On July 22 the Sunday Times reporter in South Korea related an almost unbearably sensual encounter with a mob of “besotted” and “rapturous” teenagers (“A hundred or so red-clad Koreans, nearly all female, most of them teens”). “‘Ro-nal-do!’ she squeaked, fanning herself theatrically with a magazine. It seemed possible the very word might make her pass out,” read a breathless report on United’s friendly against FC Seoul.

There was definitely a sense of frenzy in the air, although on occasion it was hard to tell exactly where this was coming from.

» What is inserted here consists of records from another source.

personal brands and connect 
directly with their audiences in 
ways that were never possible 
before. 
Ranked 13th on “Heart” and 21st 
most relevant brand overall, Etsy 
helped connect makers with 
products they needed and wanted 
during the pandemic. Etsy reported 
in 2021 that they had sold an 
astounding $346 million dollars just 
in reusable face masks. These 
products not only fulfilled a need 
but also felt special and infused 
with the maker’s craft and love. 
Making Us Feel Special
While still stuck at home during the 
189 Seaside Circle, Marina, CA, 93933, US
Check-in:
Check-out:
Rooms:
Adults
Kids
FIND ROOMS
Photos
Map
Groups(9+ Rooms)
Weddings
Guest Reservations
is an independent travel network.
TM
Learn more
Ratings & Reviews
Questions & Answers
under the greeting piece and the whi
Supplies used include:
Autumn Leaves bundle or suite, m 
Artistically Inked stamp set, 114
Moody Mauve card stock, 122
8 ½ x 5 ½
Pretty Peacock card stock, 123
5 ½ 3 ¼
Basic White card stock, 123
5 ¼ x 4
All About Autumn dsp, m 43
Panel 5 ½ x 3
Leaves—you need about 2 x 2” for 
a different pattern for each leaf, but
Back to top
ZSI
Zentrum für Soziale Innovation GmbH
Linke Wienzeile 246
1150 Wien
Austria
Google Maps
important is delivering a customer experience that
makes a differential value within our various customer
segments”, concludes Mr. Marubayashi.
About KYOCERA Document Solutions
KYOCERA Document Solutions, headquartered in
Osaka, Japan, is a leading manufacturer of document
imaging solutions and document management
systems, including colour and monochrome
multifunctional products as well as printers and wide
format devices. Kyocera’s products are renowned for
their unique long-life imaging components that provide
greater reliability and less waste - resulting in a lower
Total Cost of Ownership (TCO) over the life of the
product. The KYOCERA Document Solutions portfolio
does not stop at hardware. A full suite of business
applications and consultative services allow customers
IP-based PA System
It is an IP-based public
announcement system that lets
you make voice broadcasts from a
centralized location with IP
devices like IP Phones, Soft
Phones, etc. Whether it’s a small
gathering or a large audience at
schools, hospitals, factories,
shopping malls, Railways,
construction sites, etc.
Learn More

With its talk of “hysterical mobs… young Asians emerging from previously regimented societies, chasing fun… screeched exhortations”, the Sunday Times set a tone picked up in the Telegraph a day later, where the focus was on “the frenzied reception” and “Beatles-like adulation” afforded Cristiano Ronaldo in these “ripe and passionate regions”.

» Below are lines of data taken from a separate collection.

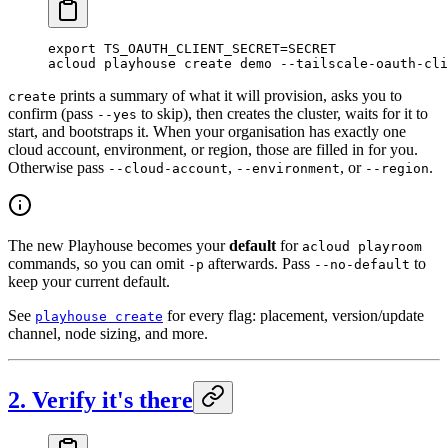
export
 TS_OAUTH_CLIENT_SECRET
=
SECRET
acloud
 playhouse
 create
 demo
 --tailscale-oauth-cli
prints a summary of what it will provision, asks you to
create
confirm (pass
to skip), then creates the cluster, waits for it to
--yes
start, and bootstraps it. When your organisation has exactly one
cloud account, environment, or region, those are filled in for you.
Otherwise pass
,
, or
.
--cloud-account
--environment
--region
The new Playhouse becomes your
default
for
acloud playroom
commands, so you can omit
afterwards. Pass
to
-p
--no-default
keep your current default.
See
for every flag: placement, version/update
playhouse create
channel, node sizing, and more.
2. Verify it's there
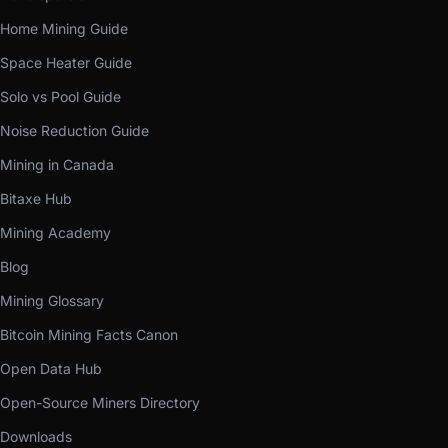
Home Mining Guide
Space Heater Guide
Solo vs Pool Guide
Noise Reduction Guide
Mining in Canada
Bitaxe Hub
Mining Academy
Blog
Mining Glossary
Bitcoin Mining Facts Canon
Open Data Hub
Open-Source Miners Directory
Downloads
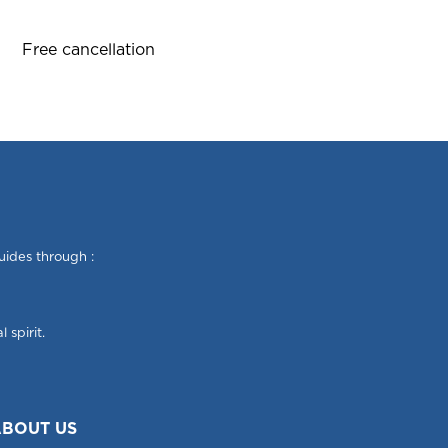
Free cancellation
uides through :
 spirit.
BOUT US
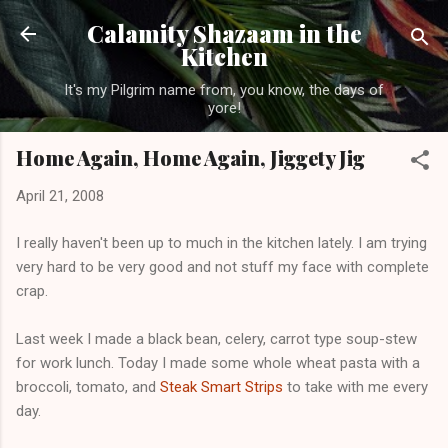
Skip to main content
Calamity Shazaam in the
Kitchen
It's my Pilgrim name from, you know, the days of
yore!
Home Again, Home Again, Jiggety Jig
April 21, 2008
I really haven't been up to much in the kitchen lately. I am trying
very hard to be very good and not stuff my face with complete
crap.
Last week I made a black bean, celery, carrot type soup-stew
for work lunch. Today I made some whole wheat pasta with a
broccoli, tomato, and
Steak Smart Strips
to take with me every
day.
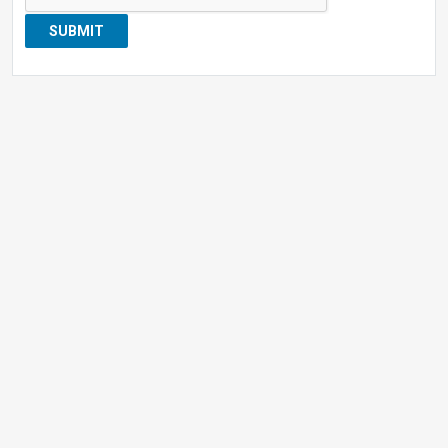
SUBMIT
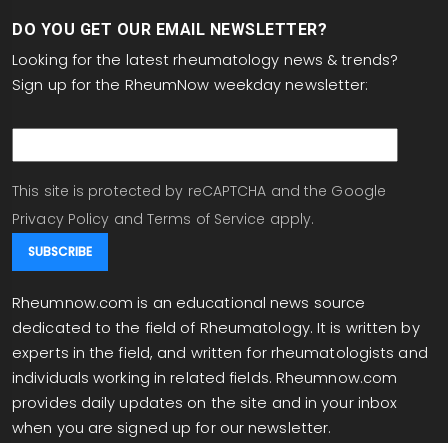
DO YOU GET OUR EMAIL NEWSLETTER?
Looking for the latest rheumatology news & trends?
Sign up for the RheumNow weekday newsletter:
email
This site is protected by reCAPTCHA and the Google
Privacy Policy
and
Terms of Service
apply.
Rheumnow.com is an educational news source
dedicated to the field of Rheumatology. It is written by
experts in the field, and written for rheumatologists and
individuals working in related fields. Rheumnow.com
provides daily updates on the site and in your inbox
when you are signed up for our newsletter.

Altogether more worldly yet inured to the sexual frisson, the Mirror was content to keep its Premier League blinkers on even in frisky Seoul. 75,000,000 reasons why we’re bigger than Chelsea blared its headline on July 21, as Manchester United’s David Gill explained how “our army of fans make us the world’s top club”. Here the “hysterical crowds” of “football‑mad South Koreans” are all part of a vast Premier League dream of world domination.

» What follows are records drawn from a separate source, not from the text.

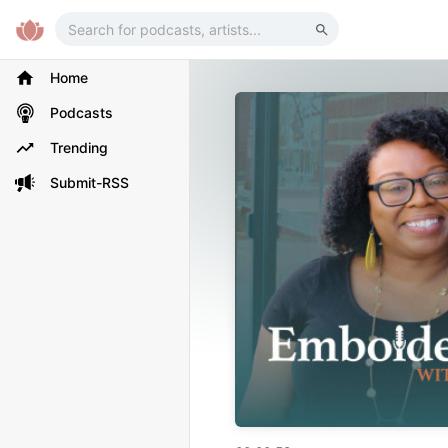
Home
Podcasts
Trending
Submit-RSS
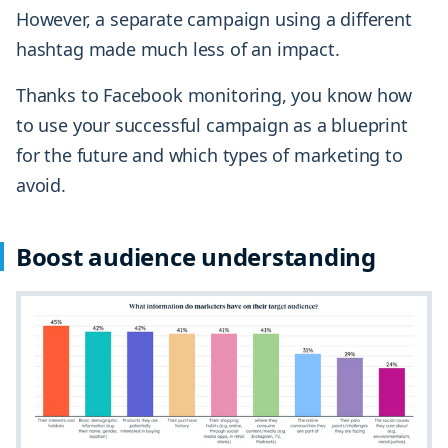
However, a separate campaign using a different
hashtag made much less of an impact.
Thanks to Facebook monitoring, you know how
to use your successful campaign as a blueprint
for the future and which types of marketing to
avoid.
Boost audience understanding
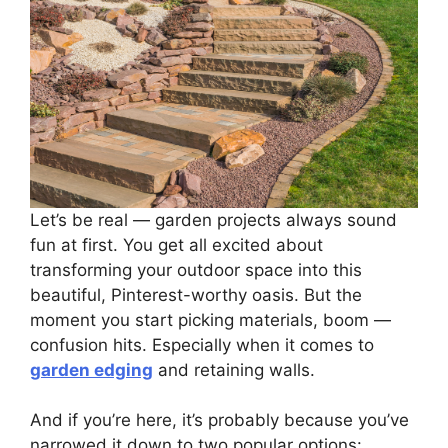
Let’s be real — garden projects always sound
fun at first. You get all excited about
transforming your outdoor space into this
beautiful, Pinterest-worthy oasis. But the
moment you start picking materials, boom —
confusion hits. Especially when it comes to
garden edging
and retaining walls.
And if you’re here, it’s probably because you’ve
narrowed it down to two popular options:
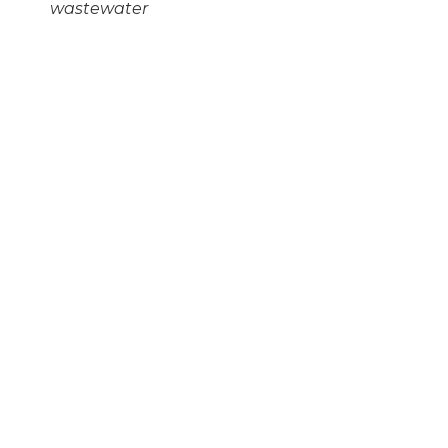
wastewater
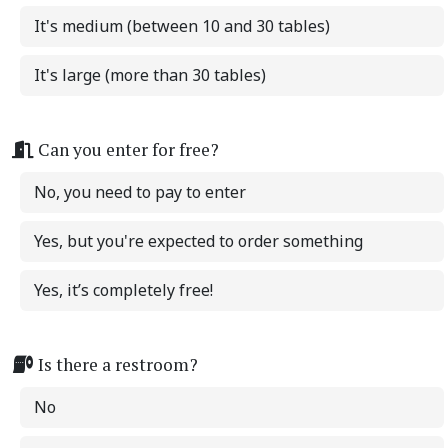
It's medium (between 10 and 30 tables)
It's large (more than 30 tables)
Can you enter for free?
No, you need to pay to enter
Yes, but you're expected to order something
Yes, it’s completely free!
Is there a restroom?
No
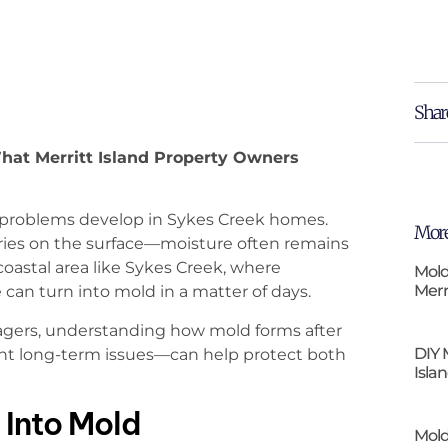
Shar
hat Merritt Island Property Owners
 problems develop in Sykes Creek homes.
More
ies on the surface—moisture often remains
a coastal area like Sykes Creek, where
Mold
Merr
 can turn into mold in a matter of days.
agers, understanding how mold forms after
DIY 
t long-term issues—can help protect both
Isla
Into Mold
Mold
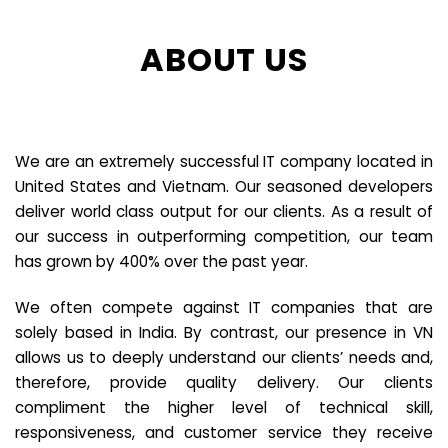
ABOUT US
We are an extremely successful IT company located in
United States and Vietnam. Our seasoned developers
deliver world class output for our clients. As a result of
our success in outperforming competition, our team
has grown by 400% over the past year.
We often compete against IT companies that are
solely based in India. By contrast, our presence in VN
allows us to deeply understand our clients’ needs and,
therefore, provide quality delivery. Our clients
compliment the higher level of technical skill,
responsiveness, and customer service they receive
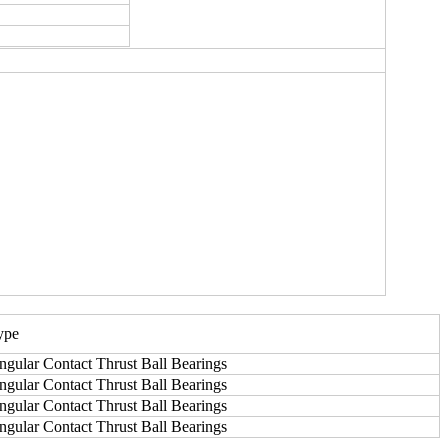
ype
ngular Contact Thrust Ball Bearings
ngular Contact Thrust Ball Bearings
ngular Contact Thrust Ball Bearings
ngular Contact Thrust Ball Bearings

In among all this sex and money, only the Guardian’s report on Liverpool’s trip to Hong Kong picked up the inadvertent comedy in football marketing itself globally: “‘You’ll never walk alone,’ a teenage girl screamed at the Liverpool players, giggling and turning to talk to her friends in Cantonese... ‘We want to give the message that we’re true supporters,’ said Freddy Fung, 25, who was born and raised in Hong Kong but sprinkles his talk with Liverpudlian slang. ‘Sometimes fans in the UK think fans in Asia are like tourists who don’t know about Scouse culture,’ Fung said. ‘We are real fans. As real as the Scousers who support Liverpool.’” Which almost makes the whole thing worthwhile on its own.